The first insurance company in the US was established in present-day South Carolina, in the year 1732. Although life insurance policies were marketed only in the late 1760s, it is not a new concept. Its roots can be traced back to 600 AD, when the Greeks and Romans established societies with the intention of covering expenses that would have to be borne by the family of the deceased.
What is Life Insurance?
A life insurance policy is a contract between 3 parties, viz. the insured person, the policy owner, and the insurance company. In case of death of the insured person, the beneficiary named in the contract is entitled to receive the amount of ‘death benefit’. The policy owner is the person who pays the amount of premium. Usually, the insured and the policy owner are one and the same, however, at times, the policy owner and the beneficiary may be the same person. For instance, a man who insures his wife’s life, and pays the premium, is the owner of the policy and also the beneficiary. For simplicity, we can assume that the policy owner, in our case, is a man who insures his life, in order to prevent the loss of income that might result on account of his death. In return for the premium paid by him, his family (beneficiary) receives a ‘death benefit’. Life insurance policies can be broadly classified into two categories: Term Life Insurance and Permanent Life Insurance.

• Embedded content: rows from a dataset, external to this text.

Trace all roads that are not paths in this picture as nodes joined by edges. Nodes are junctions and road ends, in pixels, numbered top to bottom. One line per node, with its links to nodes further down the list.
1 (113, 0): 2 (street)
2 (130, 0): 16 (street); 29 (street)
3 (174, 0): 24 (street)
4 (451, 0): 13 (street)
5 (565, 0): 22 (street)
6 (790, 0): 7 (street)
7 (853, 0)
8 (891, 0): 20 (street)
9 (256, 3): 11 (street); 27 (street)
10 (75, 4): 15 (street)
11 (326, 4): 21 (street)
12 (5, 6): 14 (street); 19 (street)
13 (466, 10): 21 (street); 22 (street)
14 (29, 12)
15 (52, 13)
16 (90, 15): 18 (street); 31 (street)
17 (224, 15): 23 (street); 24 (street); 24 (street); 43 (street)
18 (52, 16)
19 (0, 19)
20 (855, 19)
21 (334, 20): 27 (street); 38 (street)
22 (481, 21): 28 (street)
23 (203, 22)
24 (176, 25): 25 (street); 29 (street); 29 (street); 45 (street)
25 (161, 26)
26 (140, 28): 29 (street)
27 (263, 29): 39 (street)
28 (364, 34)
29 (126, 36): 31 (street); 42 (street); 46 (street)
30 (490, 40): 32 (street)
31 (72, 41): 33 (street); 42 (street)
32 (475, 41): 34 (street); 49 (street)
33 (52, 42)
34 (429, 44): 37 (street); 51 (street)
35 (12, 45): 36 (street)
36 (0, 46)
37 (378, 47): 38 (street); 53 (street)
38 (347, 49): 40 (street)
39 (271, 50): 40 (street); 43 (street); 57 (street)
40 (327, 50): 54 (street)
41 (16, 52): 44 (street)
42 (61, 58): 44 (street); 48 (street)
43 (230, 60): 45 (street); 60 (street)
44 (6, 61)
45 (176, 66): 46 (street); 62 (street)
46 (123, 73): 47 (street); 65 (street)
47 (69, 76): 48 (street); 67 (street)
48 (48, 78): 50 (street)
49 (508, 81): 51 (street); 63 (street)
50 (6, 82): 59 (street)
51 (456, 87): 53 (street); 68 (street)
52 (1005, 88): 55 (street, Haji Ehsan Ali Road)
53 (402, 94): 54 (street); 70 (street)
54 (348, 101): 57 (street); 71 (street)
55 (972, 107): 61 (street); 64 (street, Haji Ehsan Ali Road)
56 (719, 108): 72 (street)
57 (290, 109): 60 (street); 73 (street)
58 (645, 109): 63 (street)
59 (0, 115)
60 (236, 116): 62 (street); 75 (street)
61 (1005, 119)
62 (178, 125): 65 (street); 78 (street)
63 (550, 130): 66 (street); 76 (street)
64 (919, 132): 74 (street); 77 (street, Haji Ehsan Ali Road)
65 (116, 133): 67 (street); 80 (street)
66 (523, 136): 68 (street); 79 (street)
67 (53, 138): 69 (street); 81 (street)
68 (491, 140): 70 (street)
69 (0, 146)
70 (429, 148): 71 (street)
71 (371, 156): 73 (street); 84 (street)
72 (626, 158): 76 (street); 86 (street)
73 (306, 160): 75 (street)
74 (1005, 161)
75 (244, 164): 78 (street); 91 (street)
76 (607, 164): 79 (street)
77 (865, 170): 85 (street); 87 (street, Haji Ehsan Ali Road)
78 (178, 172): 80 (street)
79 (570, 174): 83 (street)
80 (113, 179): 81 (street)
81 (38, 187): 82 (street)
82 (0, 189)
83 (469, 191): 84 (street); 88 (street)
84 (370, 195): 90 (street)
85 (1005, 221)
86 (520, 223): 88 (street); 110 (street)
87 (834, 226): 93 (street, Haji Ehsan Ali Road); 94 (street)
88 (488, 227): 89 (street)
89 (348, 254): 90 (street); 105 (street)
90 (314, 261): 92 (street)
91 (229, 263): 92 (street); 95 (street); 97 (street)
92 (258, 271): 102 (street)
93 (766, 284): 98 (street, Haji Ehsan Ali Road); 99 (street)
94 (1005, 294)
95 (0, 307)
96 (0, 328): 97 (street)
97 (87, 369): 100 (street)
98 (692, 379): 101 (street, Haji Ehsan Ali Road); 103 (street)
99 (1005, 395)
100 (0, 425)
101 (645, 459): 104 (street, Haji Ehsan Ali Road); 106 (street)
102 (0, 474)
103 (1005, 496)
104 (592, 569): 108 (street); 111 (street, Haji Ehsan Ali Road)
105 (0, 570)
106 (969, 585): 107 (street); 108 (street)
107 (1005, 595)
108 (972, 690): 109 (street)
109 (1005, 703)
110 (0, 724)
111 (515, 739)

Comprehending Term Life Insurance?
A term life insurance policy provides coverage only during the term of the policy. A person is expected to pay premium on the policy, and in case of his death within the specified term of the policy, the beneficiary is entitled to the amount of ‘death benefit’. The beneficiary receives a lump sum amount that is not taxable. The amount of ‘death benefit’, however, does not contain a savings component. In other words, there is no wealth accumulation on the premium, and the amount of money received as ‘death benefit’ is the same as the amount mentioned in the policy. In case the insured (policy owner) person lives past the stated term, he is not entitled to claim the policy amount. If the insured person feels that he is short of cash, he then cannot surrender the policy and withdraw cash. In other words, there is no early exit option. Moreover, if the insured person dies after the expiry of the stated term, the beneficiary cannot claim the ‘death benefit’.
Who Should Opt for It?
Term life insurance is meant for healthy people with limited income. The premium is low as compared to the premium on a permanent life insurance policy. It is useful for people who want to ensure that in case of their death, their children can attend college, or their spouse can pay off the mortgage on the house. In other words, it is advantageous for people who want their family to receive some monetary compensation in case of their death, but are unable to afford the higher premium on other insurance policies.
Types of Policies
Level Term: In this case, the amount of premium remains the same during the term of the policy. Sometimes the premium is fixed for a 10 year period, after which it may be adjusted. The premium then remains at the new adjusted level for the next 10 years. The duration of a term life policy can be 1 year, 5 years, 10 years, 15 years, 20 years, 25 years or 30 years. Annual level term insurance is generally renewable. The most popular term life insurance policy is the 20-year term policy. It is meant for people less than 80 years of age. Generally, the 15 and the 30 year term policies are known as mortgage life policies, since they are meant to pay off any outstanding mortgage balance on the house, in case of death of the insured person.
Renewable Term: As the name suggests, these insurance policies can be renewed at the end of the specified term, without the policy owner having to undergo any further tests or checks for determining his eligibility for getting insured. In this case, the initial premium may be higher than the premium that has to be paid later.
Decreasing/Increasing Term: In this case, the amount of ‘death benefit’ that accrues to the beneficiary decreases/increases with time. However, the amount of premium remains the same during the term of the contract.
Convertible Term: This policy gives the policy owner the right to convert a level term policy into a permanent policy. This is useful for people who might feel that, at some point in future, they would have the ability to pay the higher premium that accompanies a permanent policy.
Group Term: This policy carries a lower premium than other term life policies, since it is provided by the employer or by some association to a group of people.
Term life insurance policies are low-cost policies that provide a predetermined amount of money to the beneficiary. However, the absence of a saving/wealth accumulation component may make it less desirable for people who have the capacity to opt for a better policy that allows wealth accumulation. A stream of payments as against a lump sum may also be advantageous to some people.